I'm just 'thinking out loud' here.

gasyoun commented 8 years ago

Thinking makes sense. We should not make it difficult for ourself.

drdhaval2785 commented 8 years ago

@funderburkjim Bandwidth is an issue in India for sure. After I exhaust some 4 GB data usage, my internet speed reduces to 256 kb/s. Too slow to download 70 MB. So keep my consideration. Not that urgent. But yes, it is important to help me do it well.

As of now, I can see you are adding corrections list to manualByLine02.txt and then rerunning the update.sh or some part of it. If you can make manualByLine02.txt as part of this PWK repository, I may be able to keep my file updated and rerun the updation script and get as nearly fresh copy of pw.xml as possible.
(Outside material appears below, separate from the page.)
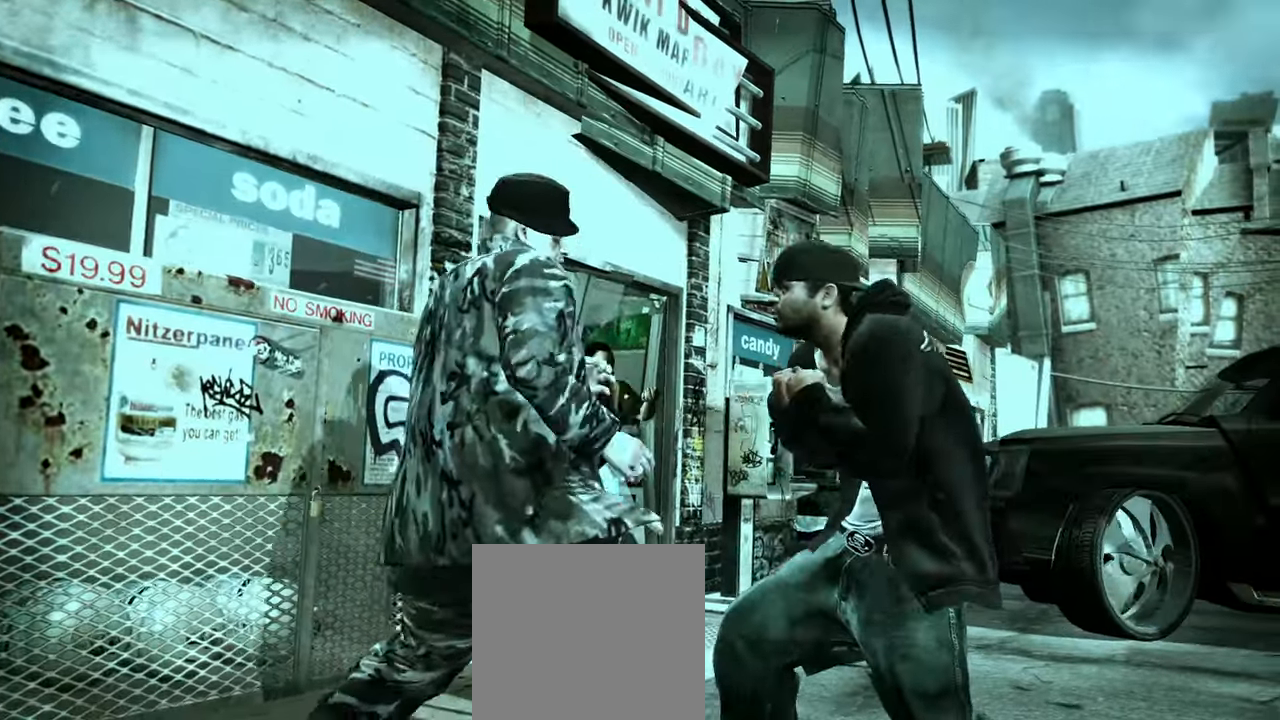
{"dt_ms": 500, "buttons": [], "left_stick": "down", "right_stick": "center", "events": [[33, "right_stick", "down-right"], [67, "R2", "up"], [167, "right_stick", "center"], [350, "left_stick", "down"]]}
funderburkjim commented 8 years ago

@drdhaval2785 Since you mention '70MB', I want to clarify one distinction, that should definitely help.

There are two downloads for PWK that have been mentioned recently:

  1. The download of the pw environment. On cologne server, I generate backups to s3 for pw the orig, pywork, and web directories. The intention here is to download these directories under \c\xampp\htdocs\cologne\pw . This is what is described here. This is the download that is roughly 70mb for pw/
  2. The download of the pwxml.zip file from the cologne downloads folder. This is a selection of material from the pywork directory. The download here is about 12mb. It contains the latest pw.xml, as well as the 'manualByLine' files used in updating. This is what I described above relative to pwxml_init.sh:, which puts pwxml in the GitHub folder

    So, for your purposes in decreasing bandwidth, and since you are probably just wanting the latest pw.xml, 2 is probably completely adequate for your needs most of the time.
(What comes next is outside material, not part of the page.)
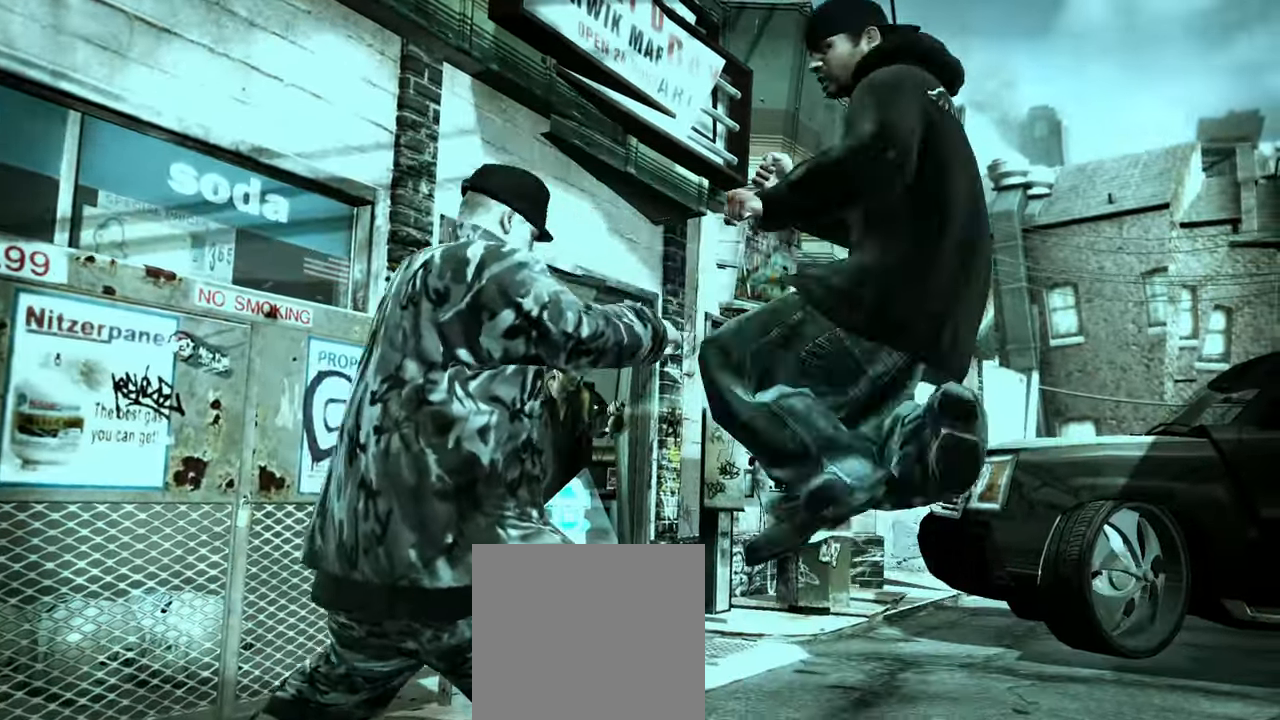
{"dt_ms": 500, "buttons": [], "left_stick": "center", "right_stick": "center", "events": [[200, "left_stick", "center"], [417, "Y", "down"], [483, "Y", "up"]]}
  3. Once you have a copy of 1, it would be possible for you to keep pw.xml up to date with even less bandwidth usage than 2. Namely, you could
    • download the appropriate manualByLine file (currently, manualByLine03.txt for pw)
    • move that manualByLine file to \c\xampp\htdocs\cologne\pw\pywork\
    • do the appropriate 'updateByLine.py' script (to update\pw\orig\pw.txt)
    • do redo_hw.sh (to update /pw/pywork/pwhw2.txt)
    • do redo_xml.sh (to update /pw/pywork/pw.xml)
    • copy /pw/pywork/pw.xml to /c/Documents/GitHub/pwxml/pw.xml

This third option is a little more complicated, so I don't think it is appropriate for a 'general' user. However, it might be the best way (in terms of minimizing bandwidth usage) for you to keep an up-to-date version of pw.xml on your system, as the download would only be of the manualByLine file.
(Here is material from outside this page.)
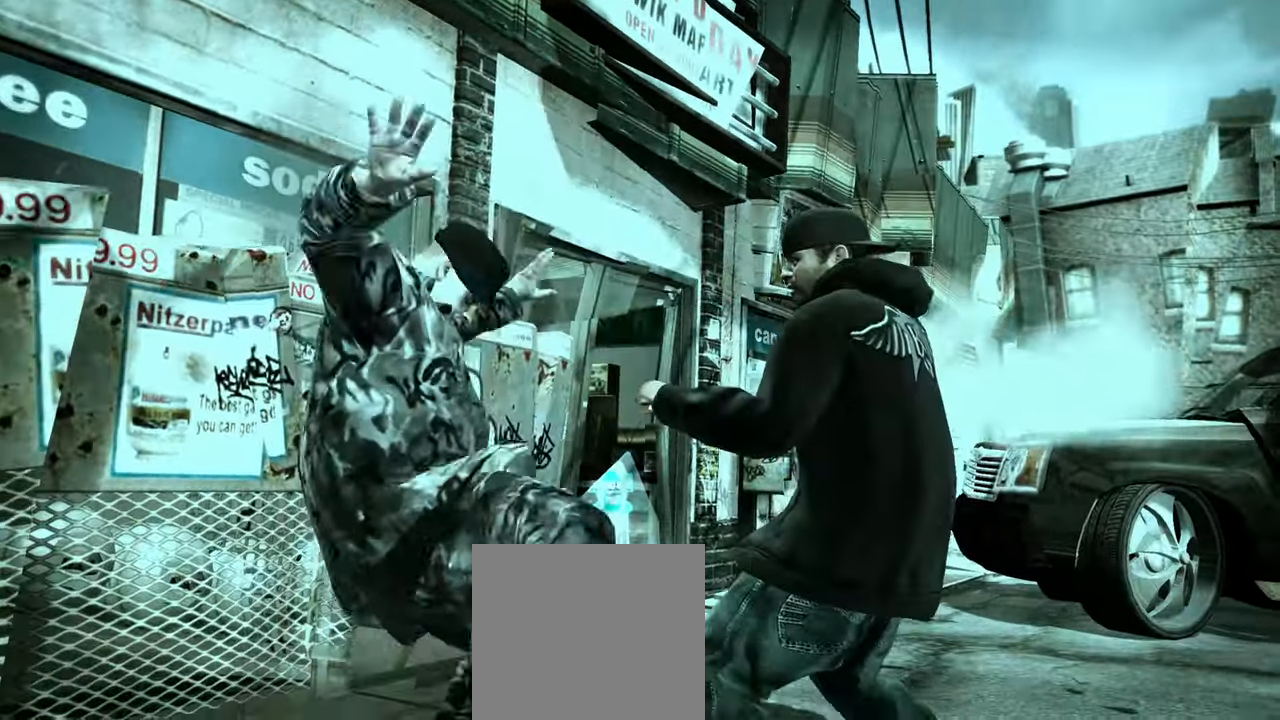
{"dt_ms": 500, "buttons": ["X"], "left_stick": "center", "right_stick": "center", "events": [[50, "Y", "down"], [100, "Y", "up"], [167, "Y", "down"], [250, "Y", "up"], [383, "X", "down"], [417, "X", "up"], [500, "X", "down"]]}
I'm not sure which (2 or 3) you want to use.
If you want to use 2 (12MB download), the pwxml_init.sh script already works. If you want to use 3, (estimated 1MB download), I'll work with you to get that system working. Let me know which way to go.

gasyoun commented 8 years ago

@drdhaval2785 I guess 3 would be optimal and possible to make a command line script to do the needed on Windows.

drdhaval2785 commented 8 years ago

3 is best.

funderburkjim commented 8 years ago

Here is what you can do to 'sync' with pw.

This is only available for pw.

It is assumed that you have already downloaded (recently) the 'pw' environment, and put the 'orig,pywork,web' directories for pw into /c/xampp/htdocs/cologne/pw/, as discussed here

In your Bash terminal, do the following (you could probably put this into a script);

  1. cd /c/xampp/htdocs/cologne/pw/pywork
  2. curl -o pwsync.zip http://www.sanskrit-lexicon.uni-koeln.de/scans/PWScan/2014/pywork/pwsync.zip
  3. unzip pwsync.zip
  4. sh update_sync.sh

Step 1 gets you in the right file system location Step 2 downloads the latest file(s) containing update transactions (here, manualByLine03), and a bash script (update_sync.sh) The download size only about 0.5MB Step 3 obvious Step 4 goes through the steps to update things for pw. Takes a minute or so to run.

I tried it and it seems to work.

If this proves to be a good system for you, I'll put the regeneration of pwsync.zip at Cologne into the update process for pw.

Note: It should do no harm to repeat those 4 steps (i.e., the whole process is 'idempotent').

gasyoun commented 8 years ago

So later possible to reproduce for the rest of, Jim?

drdhaval2785 commented 8 years ago

Have followed the instruction. Next time we have some corrections in PW, I will try to see whether the script does what it is supposed to do.

funderburkjim commented 8 years ago

@drdhaval2785 After corrections from #21, there is new 'sync' data for you to try.

drdhaval2785 commented 8 years ago

@funderburkjim It worked well. Happy. Make it a part of correction handling routine so that update_sync is in sync.

funderburkjim commented 8 years ago

The cologne part of the sync (make_sync.sh) is now part of correction handling for PW. So, update_sync will be in sync.